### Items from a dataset
────────────────────────────────────────

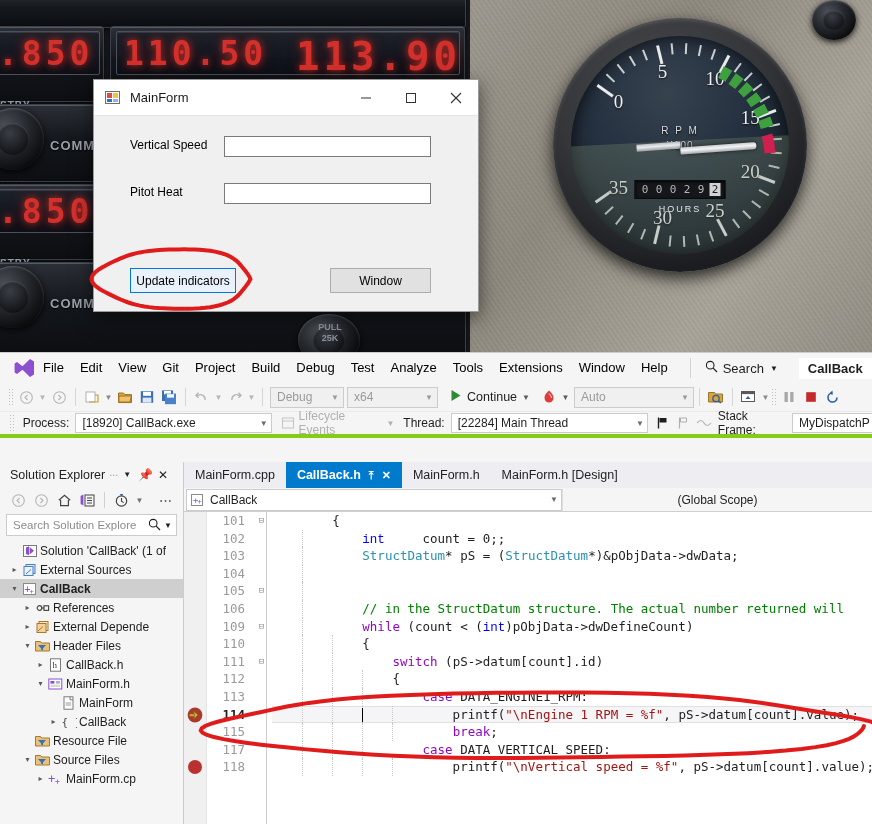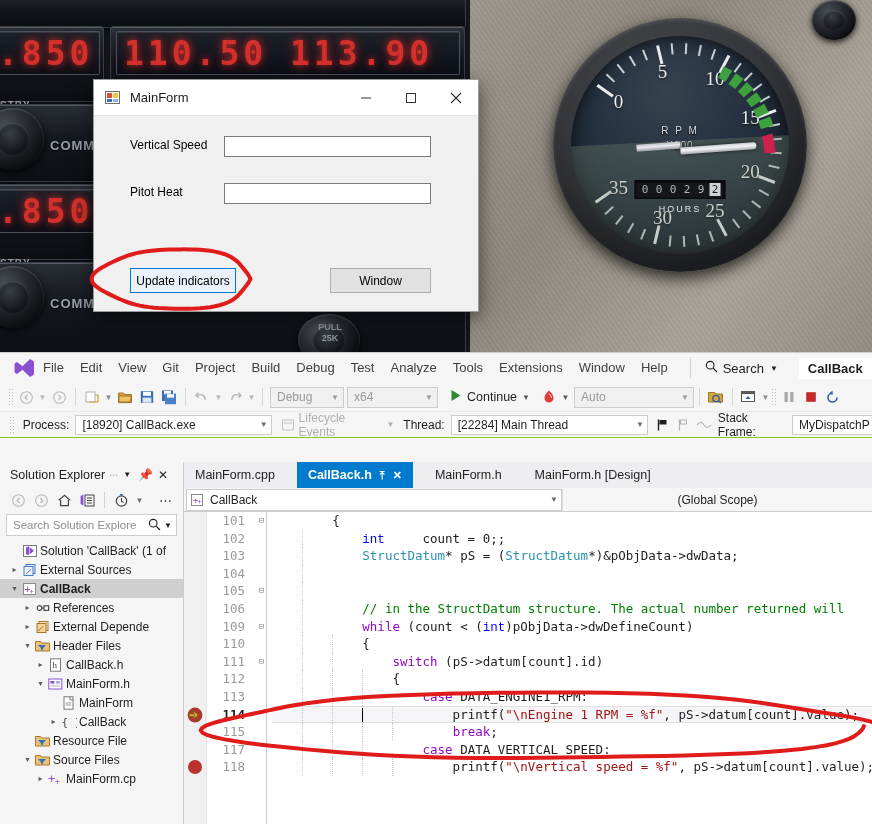--- a/index.html
+++ b/index.html
@@ -200,7 +200,7 @@
   <div class="panel-bezel" style="left:110px;top:26px;width:355px;height:76px;"></div>
   <div class="radio-face" style="left:116px;top:31px;width:344px;height:44px;"></div>
   <div class="seg" style="left:124px;top:34px;font-size:33px;">110.50</div>
-  <div class="seg" style="left:290px;top:34px;font-size:33px;">113.90</div>
+  <div class="seg" style="left:296px;top:34px;font-size:39px;">113.90</div>
 
   <div class="panel-bezel" style="left:-14px;top:104px;width:480px;height:78px;"></div>
   <div class="knob" style="left:-18px;top:108px;width:62px;height:62px;"></div>

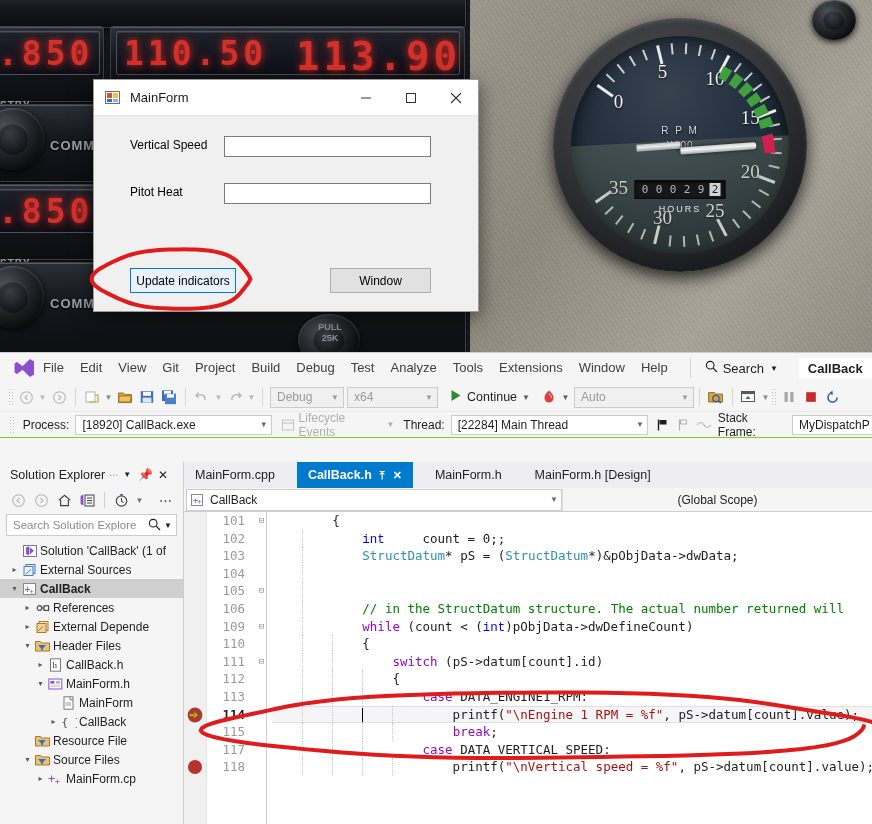--- a/index.html
+++ b/index.html
@@ -100,7 +100,7 @@
   #vs-menubar { height:30px; background:#f5f5f5; display:flex; align-items:center; }
   #vs-logo { width:26px; height:26px; margin-left:13px; display:flex; align-items:center;
      justify-content:center; }
-  .menu-item { padding:0 8px; font-size:13px; color:#404040; line-height:30px; }
+  .menu-item { padding:0 8px; font-size:13px; color:#000000; line-height:30px; }
   #vs-search { display:flex; align-items:center; margin-left:14px; color:#1e1e1e; font-size:13px;
      border-left:1px solid #d4d4d4; padding-left:14px; height:20px; }
   #vs-project-chip { margin-left:20px; background:#ffffff; padding:3px 9px; font-size:13px;

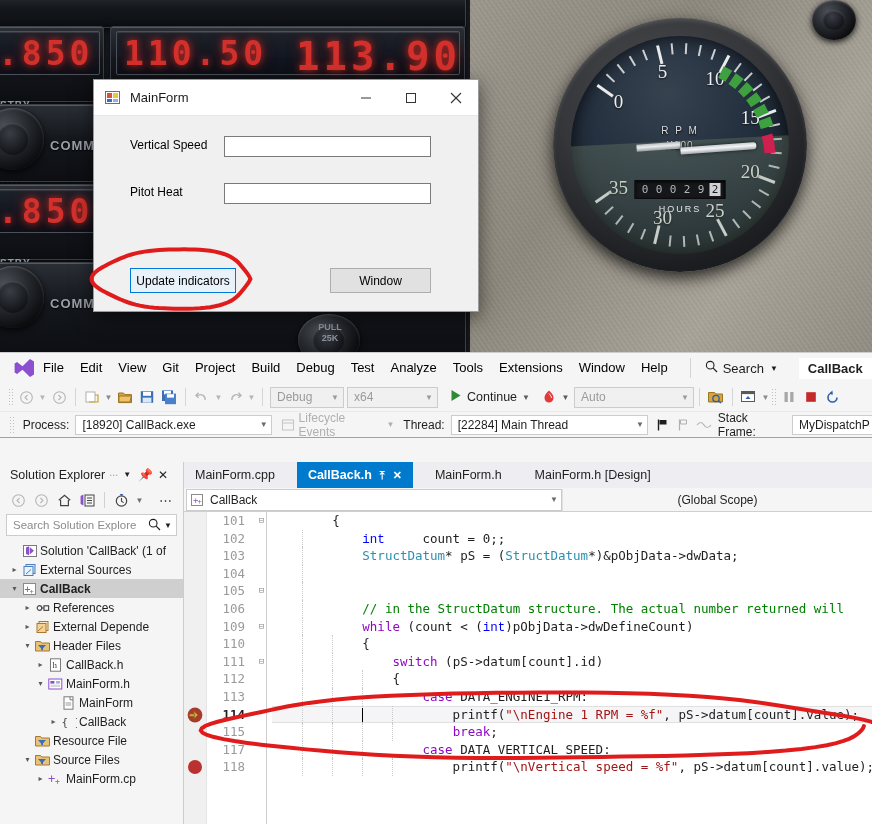--- a/index.html
+++ b/index.html
@@ -120,7 +120,7 @@
      background-size:3px 3px; }
 
   #vs-debugbar { height:26px; background:#f5f5f5; display:flex; align-items:center;
-     border-bottom:1px solid #84cc16; font-size:12px; color:#1e1e1e;justify-content:space-between; }
+     border-bottom:4px solid #84cc16; font-size:12px; color:#1e1e1e;justify-content:space-between; }
   .db-combo { border:1px solid #cccccc; background:#ffffff; height:20px; display:flex;
      align-items:center; padding:0 3px 0 6px; font-size:12px; color:#1e1e1e; }
   .db-combo .cb-arrow { margin-left:auto; font-size:8px; color:#6a6a6a; padding-left:5px;}

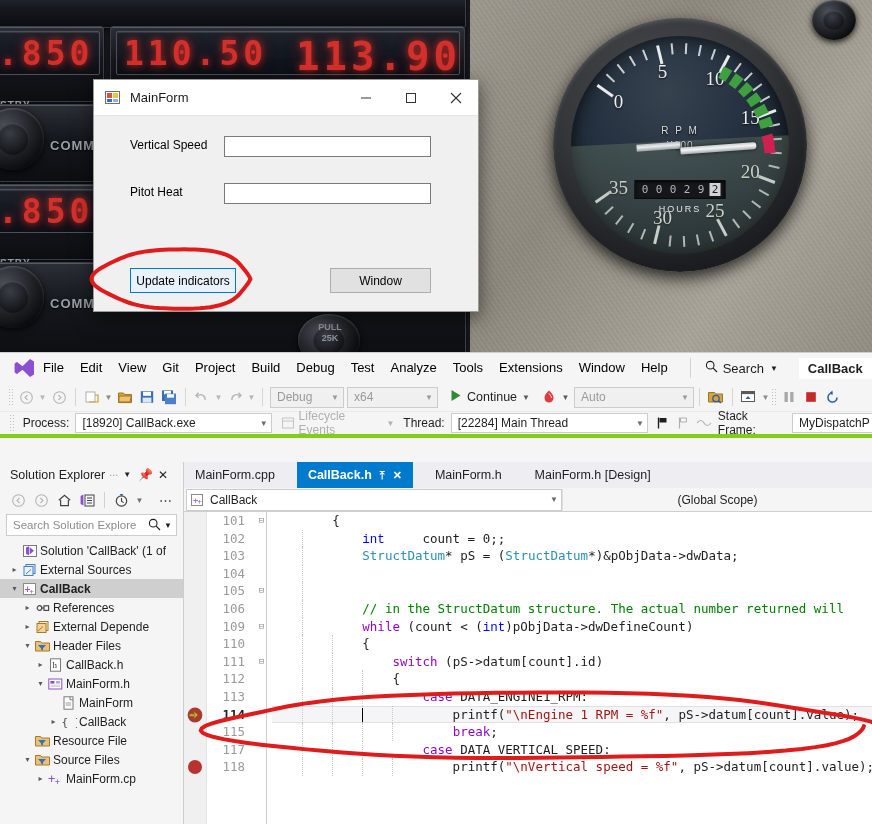--- a/index.html
+++ b/index.html
@@ -148,7 +148,7 @@
 
   
   #editor-area { flex:1; display:flex; flex-direction:column; min-width:0; background:#fff; }
-  #tabstrip { height:26px; background:#eeeef2; display:flex; align-items:flex-end;gap:11px; }
+  #tabstrip { height:26px; background:#eeeef2; display:flex; align-items:flex-end; }
   .etab { height:26px; display:flex; align-items:center; padding:0 11px; font-size:12.5px;
      color:#1e1e1e; }
   .etab.active { background:#007acc; color:#fff; font-weight:700; }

────────────────────────────────────────

Word for word, write out each line of the records, but leave the pictures behind.

--- a/index.html
+++ b/index.html
@@ -200,7 +200,7 @@
   <div class="panel-bezel" style="left:110px;top:26px;width:355px;height:76px;"></div>
   <div class="radio-face" style="left:116px;top:31px;width:344px;height:44px;"></div>
   <div class="seg" style="left:124px;top:34px;font-size:33px;">110.50</div>
-  <div class="seg" style="left:290px;top:34px;font-size:33px;">113.90</div>
+  <div class="seg" style="left:296px;top:34px;font-size:39px;">113.90</div>
 
   <div class="panel-bezel" style="left:-14px;top:104px;width:480px;height:78px;"></div>
   <div class="knob" style="left:-18px;top:108px;width:62px;height:62px;"></div>

--- a/index.html
+++ b/index.html
@@ -100,7 +100,7 @@
   #vs-menubar { height:30px; background:#f5f5f5; display:flex; align-items:center; }
   #vs-logo { width:26px; height:26px; margin-left:13px; display:flex; align-items:center;
      justify-content:center; }
-  .menu-item { padding:0 8px; font-size:13px; color:#404040; line-height:30px; }
+  .menu-item { padding:0 8px; font-size:13px; color:#000000; line-height:30px; }
   #vs-search { display:flex; align-items:center; margin-left:14px; color:#1e1e1e; font-size:13px;
      border-left:1px solid #d4d4d4; padding-left:14px; height:20px; }
   #vs-project-chip { margin-left:20px; background:#ffffff; padding:3px 9px; font-size:13px;

--- a/index.html
+++ b/index.html
@@ -120,7 +120,7 @@
      background-size:3px 3px; }
 
   #vs-debugbar { height:26px; background:#f5f5f5; display:flex; align-items:center;
-     border-bottom:1px solid #84cc16; font-size:12px; color:#1e1e1e;justify-content:space-between; }
+     border-bottom:4px solid #84cc16; font-size:12px; color:#1e1e1e;justify-content:space-between; }
   .db-combo { border:1px solid #cccccc; background:#ffffff; height:20px; display:flex;
      align-items:center; padding:0 3px 0 6px; font-size:12px; color:#1e1e1e; }
   .db-combo .cb-arrow { margin-left:auto; font-size:8px; color:#6a6a6a; padding-left:5px;}

--- a/index.html
+++ b/index.html
@@ -148,7 +148,7 @@
 
   
   #editor-area { flex:1; display:flex; flex-direction:column; min-width:0; background:#fff; }
-  #tabstrip { height:26px; background:#eeeef2; display:flex; align-items:flex-end;gap:11px; }
+  #tabstrip { height:26px; background:#eeeef2; display:flex; align-items:flex-end; }
   .etab { height:26px; display:flex; align-items:center; padding:0 11px; font-size:12.5px;
      color:#1e1e1e; }
   .etab.active { background:#007acc; color:#fff; font-weight:700; }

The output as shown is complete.